RI News. Cairo – Gencatan senjata yang rapuh di Gaza, sebuah insiden langka terjadi: salah satu rumah sakit terbesar yang masih bertahan di wilayah selatan secara terbuka mengecam keputusan organisasi medis internasional terkemuka yang menghentikan sebagian besar aktivitasnya di fasilitas tersebut. Penyebabnya bukan serangan udara atau kekurangan obat, melainkan kehadiran orang-orang bersenjata di dalam kompleks rumah sakit.
Rumah Sakit Nasser di Khan Younis, yang selama berbulan-bulan menjadi tumpuan ratusan pasien luka perang setiap harinya sekaligus titik pertukaran tawanan dalam kesepakatan gencatan senjata Oktober lalu, menegaskan bahwa pihaknya telah membentuk satuan polisi sipil bersenjata guna melindungi pasien, tenaga medis, dan seluruh area rumah sakit dari ancaman kelompok bersenjata tak dikenal yang kerap muncul belakangan ini.

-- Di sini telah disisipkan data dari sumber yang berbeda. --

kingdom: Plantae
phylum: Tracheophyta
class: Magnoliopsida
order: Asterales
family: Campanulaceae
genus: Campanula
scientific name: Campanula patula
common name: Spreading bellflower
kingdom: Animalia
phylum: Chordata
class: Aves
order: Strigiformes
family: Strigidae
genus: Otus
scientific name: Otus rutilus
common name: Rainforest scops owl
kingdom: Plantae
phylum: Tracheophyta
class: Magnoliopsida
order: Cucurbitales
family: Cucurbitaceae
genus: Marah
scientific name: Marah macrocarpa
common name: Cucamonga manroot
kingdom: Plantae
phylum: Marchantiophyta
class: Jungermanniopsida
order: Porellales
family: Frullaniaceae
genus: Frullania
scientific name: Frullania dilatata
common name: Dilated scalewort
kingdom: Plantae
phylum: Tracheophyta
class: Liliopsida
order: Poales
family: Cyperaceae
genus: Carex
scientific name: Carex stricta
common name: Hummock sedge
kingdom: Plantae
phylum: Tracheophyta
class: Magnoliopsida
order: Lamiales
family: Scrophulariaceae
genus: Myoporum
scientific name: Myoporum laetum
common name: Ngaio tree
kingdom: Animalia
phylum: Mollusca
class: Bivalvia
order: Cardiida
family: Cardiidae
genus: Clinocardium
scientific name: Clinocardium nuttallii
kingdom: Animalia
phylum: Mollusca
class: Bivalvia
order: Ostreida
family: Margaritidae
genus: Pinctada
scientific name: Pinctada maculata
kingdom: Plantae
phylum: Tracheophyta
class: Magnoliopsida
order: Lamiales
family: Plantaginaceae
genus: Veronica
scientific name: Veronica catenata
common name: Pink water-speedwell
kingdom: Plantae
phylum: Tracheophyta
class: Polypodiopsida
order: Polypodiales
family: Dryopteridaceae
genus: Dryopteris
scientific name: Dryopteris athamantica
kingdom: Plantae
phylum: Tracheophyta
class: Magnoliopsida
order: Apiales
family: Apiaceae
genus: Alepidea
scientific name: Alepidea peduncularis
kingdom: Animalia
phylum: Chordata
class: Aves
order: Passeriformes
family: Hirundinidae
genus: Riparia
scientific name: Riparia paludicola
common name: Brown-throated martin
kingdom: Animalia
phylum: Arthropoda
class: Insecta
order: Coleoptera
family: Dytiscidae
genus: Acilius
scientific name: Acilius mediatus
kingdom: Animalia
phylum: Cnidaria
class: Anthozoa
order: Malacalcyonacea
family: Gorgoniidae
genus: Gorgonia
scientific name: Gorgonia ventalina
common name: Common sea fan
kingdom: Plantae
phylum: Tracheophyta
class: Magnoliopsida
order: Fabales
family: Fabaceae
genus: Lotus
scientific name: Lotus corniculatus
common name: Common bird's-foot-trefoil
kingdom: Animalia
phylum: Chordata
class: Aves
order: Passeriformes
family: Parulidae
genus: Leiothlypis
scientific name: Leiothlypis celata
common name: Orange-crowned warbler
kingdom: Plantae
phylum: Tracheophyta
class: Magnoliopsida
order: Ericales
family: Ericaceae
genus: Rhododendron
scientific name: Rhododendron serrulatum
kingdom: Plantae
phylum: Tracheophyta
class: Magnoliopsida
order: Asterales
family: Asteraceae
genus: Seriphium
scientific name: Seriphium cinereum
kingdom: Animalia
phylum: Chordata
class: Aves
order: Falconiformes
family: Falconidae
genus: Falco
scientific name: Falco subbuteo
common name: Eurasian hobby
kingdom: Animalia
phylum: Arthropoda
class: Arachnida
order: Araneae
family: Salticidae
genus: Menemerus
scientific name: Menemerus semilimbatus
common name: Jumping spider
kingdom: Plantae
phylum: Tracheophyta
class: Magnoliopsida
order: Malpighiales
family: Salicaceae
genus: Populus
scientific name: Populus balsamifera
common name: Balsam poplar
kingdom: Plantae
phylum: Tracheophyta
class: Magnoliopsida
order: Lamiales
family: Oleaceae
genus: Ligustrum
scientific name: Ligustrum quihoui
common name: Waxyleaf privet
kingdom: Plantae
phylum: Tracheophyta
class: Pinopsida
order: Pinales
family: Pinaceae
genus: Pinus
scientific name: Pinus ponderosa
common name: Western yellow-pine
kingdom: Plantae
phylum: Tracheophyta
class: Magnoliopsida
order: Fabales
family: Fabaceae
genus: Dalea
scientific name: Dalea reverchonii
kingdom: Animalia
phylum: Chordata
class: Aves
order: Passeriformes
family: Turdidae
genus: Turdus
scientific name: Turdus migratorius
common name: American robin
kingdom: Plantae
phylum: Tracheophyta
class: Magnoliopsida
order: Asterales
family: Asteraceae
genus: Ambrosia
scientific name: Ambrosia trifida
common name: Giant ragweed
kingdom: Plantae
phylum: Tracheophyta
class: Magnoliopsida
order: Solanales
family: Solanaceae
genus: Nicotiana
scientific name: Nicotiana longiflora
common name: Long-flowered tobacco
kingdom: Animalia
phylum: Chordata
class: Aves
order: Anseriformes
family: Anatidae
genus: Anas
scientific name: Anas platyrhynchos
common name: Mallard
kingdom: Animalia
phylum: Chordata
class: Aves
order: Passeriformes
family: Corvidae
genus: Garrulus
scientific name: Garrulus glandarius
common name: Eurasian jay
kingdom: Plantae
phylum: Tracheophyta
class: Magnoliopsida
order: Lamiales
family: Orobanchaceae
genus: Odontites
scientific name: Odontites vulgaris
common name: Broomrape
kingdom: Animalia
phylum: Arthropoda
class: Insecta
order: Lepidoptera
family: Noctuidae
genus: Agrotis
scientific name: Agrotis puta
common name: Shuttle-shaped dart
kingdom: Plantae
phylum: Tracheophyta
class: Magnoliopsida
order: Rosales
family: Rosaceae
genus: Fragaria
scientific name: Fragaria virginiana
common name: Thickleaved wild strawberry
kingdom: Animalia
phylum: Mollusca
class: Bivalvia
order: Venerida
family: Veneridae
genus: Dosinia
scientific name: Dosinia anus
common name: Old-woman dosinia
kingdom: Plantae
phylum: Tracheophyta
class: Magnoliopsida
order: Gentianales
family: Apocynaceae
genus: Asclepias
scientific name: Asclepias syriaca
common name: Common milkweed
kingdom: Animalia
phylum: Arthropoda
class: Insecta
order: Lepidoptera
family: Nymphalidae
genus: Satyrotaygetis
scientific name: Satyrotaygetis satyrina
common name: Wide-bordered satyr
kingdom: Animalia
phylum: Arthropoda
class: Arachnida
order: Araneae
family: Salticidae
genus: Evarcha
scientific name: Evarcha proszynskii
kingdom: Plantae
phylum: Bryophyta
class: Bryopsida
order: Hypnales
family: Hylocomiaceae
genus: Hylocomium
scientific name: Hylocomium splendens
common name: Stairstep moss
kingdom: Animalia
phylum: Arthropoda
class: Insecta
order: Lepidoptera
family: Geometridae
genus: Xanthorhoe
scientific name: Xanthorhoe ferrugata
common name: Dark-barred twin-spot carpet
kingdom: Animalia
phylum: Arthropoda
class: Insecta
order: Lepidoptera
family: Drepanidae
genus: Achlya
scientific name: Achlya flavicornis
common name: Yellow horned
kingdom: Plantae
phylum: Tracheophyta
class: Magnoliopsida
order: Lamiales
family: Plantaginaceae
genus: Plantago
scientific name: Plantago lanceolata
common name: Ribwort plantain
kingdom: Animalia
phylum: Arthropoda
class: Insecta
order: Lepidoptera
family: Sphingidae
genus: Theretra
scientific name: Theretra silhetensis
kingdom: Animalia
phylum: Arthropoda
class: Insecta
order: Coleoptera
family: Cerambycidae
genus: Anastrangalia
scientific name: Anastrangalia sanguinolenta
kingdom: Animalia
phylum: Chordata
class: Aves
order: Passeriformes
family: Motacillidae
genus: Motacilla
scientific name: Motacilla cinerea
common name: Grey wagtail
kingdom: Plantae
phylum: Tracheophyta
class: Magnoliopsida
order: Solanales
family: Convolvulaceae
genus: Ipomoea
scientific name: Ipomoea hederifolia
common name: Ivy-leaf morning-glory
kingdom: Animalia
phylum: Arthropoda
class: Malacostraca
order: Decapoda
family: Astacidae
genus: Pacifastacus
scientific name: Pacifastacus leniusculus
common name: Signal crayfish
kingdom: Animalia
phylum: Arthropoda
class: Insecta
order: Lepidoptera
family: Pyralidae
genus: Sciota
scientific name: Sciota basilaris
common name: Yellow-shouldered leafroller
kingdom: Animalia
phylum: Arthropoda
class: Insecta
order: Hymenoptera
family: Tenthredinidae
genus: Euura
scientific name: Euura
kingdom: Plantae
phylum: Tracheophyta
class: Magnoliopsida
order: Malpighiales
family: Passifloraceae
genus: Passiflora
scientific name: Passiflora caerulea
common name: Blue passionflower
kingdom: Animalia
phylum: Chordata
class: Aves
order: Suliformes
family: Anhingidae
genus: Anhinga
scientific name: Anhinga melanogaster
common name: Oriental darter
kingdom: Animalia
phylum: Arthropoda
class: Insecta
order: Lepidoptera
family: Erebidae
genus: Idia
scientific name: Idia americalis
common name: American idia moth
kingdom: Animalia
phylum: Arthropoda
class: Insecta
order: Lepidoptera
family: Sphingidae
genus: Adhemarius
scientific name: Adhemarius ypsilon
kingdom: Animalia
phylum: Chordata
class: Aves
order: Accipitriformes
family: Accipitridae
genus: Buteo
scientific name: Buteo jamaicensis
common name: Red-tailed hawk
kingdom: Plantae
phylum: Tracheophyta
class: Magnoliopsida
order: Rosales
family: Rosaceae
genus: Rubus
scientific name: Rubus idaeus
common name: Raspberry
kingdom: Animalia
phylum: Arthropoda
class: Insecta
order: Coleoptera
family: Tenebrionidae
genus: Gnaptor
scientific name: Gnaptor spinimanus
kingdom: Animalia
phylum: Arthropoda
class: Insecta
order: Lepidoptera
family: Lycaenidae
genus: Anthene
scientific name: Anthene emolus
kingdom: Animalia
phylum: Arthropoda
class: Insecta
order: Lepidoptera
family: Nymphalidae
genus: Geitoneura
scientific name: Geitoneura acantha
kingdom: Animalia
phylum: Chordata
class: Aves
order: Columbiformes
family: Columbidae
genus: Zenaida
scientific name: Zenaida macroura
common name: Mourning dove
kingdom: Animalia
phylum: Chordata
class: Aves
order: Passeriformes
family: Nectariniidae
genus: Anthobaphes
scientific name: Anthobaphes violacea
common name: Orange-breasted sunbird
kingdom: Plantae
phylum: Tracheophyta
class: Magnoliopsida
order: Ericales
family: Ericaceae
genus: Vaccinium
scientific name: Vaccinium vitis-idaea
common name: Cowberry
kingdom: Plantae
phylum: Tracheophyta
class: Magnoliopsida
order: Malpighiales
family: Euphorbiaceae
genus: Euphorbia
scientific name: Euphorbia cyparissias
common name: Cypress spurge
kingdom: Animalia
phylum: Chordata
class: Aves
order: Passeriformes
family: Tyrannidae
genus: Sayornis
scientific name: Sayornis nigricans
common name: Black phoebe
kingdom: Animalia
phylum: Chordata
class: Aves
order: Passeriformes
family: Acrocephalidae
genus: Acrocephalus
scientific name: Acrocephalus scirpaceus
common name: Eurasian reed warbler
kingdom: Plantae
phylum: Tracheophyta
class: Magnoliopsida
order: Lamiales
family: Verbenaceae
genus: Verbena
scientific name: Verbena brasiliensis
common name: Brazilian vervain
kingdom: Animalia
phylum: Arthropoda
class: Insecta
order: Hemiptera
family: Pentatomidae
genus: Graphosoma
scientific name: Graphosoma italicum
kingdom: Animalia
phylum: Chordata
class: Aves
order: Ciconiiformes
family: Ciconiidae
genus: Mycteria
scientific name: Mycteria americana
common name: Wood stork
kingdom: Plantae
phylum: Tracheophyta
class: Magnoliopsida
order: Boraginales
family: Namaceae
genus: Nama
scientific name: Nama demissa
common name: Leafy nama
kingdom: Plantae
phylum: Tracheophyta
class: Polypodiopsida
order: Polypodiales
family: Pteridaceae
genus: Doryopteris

Pernyataan itu langsung menanggapi pengumuman penghentian operasi non-darurat yang dilakukan oleh tim medis kemanusiaan internasional tersebut. Organisasi itu mencatat adanya pola perilaku yang dianggap membahayakan: kemunculan rutin pria bersenjata di beberapa sudut kompleks, upaya intimidasi terhadap pasien dan staf, penahanan sewenang-wenang terhadap beberapa pasien, serta dugaan pergerakan senjata di dalam area yang seharusnya steril secara medis. Keputusan menarik diri itu sebenarnya sudah diambil sejak awal tahun, namun baru diumumkan belakangan.

Rumah sakit menolak keras tuduhan tersebut. Menurut pernyataan resmi yang dikeluarkan Minggu lalu, kehadiran polisi sipil justru merupakan respons langsung atas serangkaian serangan oleh kelompok bersenjata bertopeng yang berulang kali mengganggu operasional rumah sakit dalam beberapa bulan terakhir. “Tuduhan itu tidak hanya keliru secara faktual, tetapi juga sangat berbahaya karena dapat membahayakan status perlindungan hukum internasional atas fasilitas medis sipil,” demikian bunyi pernyataan tersebut.
Latar belakang ketegangan ini tidak bisa dilepaskan dari fragmentasi kekuatan bersenjata di Gaza pasca-perang panjang. Meski Hamas masih menguasai sebagian besar wilayah yang tidak berada di bawah kendali langsung pasukan Israel, perang telah memunculkan puluhan kelompok bersenjata kecil yang saling bersaing, termasuk beberapa yang mendapat dukungan dari pihak luar. Situasi ini menciptakan kekosongan keamanan yang membuat rumah sakit—yang seharusnya menjadi zona netral—kerap menjadi arena gesekan.
Baca juga : Banjir Rendam Dua Jembatan Rel di Grobogan, Jalur KA Utara Jawa Lumpuh Sementara
Sementara itu, militer Israel tetap mempertahankan narasi lama: Nasser disebut-sebut sebagai salah satu lokasi yang digunakan sebagai markas atau pos komando oleh petinggi Hamas. Klaim itu disampaikan tanpa bukti visual atau dokumen pendukung yang dipublikasikan. Sebaliknya, militer menyebut keputusan penghentian operasi medis internasional itu sebagai langkah yang “terlambat namun tetap penting”.
Data korban dari otoritas kesehatan Gaza menunjukkan bahwa sejak gencatan senjata diberlakukan, lebih dari 600 warga Palestina telah tewas akibat tembakan dan serangan Israel—mayoritas di dekat garis demarkasi yang disebut Garis Kuning. Dalam 24 jam terakhir saja, setidaknya 11 orang dilaporkan tewas, termasuk lima pria muda di timur Khan Younis yang menurut saksi mata sedang bertugas menjaga area perbatasan ketika pesawat tanpa awak menyerang mereka.

Di sisi lain, laporan dari beberapa sandera yang dibebaskan menyebut bahwa mereka sempat ditahan di lingkungan rumah sakit, termasuk Nasser, selama masa penyanderaan. Fakta itu semakin memperumit persepsi netralitas fasilitas kesehatan di mata berbagai pihak.
Hingga kini, Nasser tetap menjadi salah satu pilar terakhir pelayanan kesehatan di selatan Gaza. Namun pertarungan narasi antara perlindungan sipil, ancaman keamanan, dan status hukum internasional fasilitas medis terus berlangsung—di dalam dinding yang sama tempat ratusan nyawa berjuang untuk bertahan hidup setiap harinya.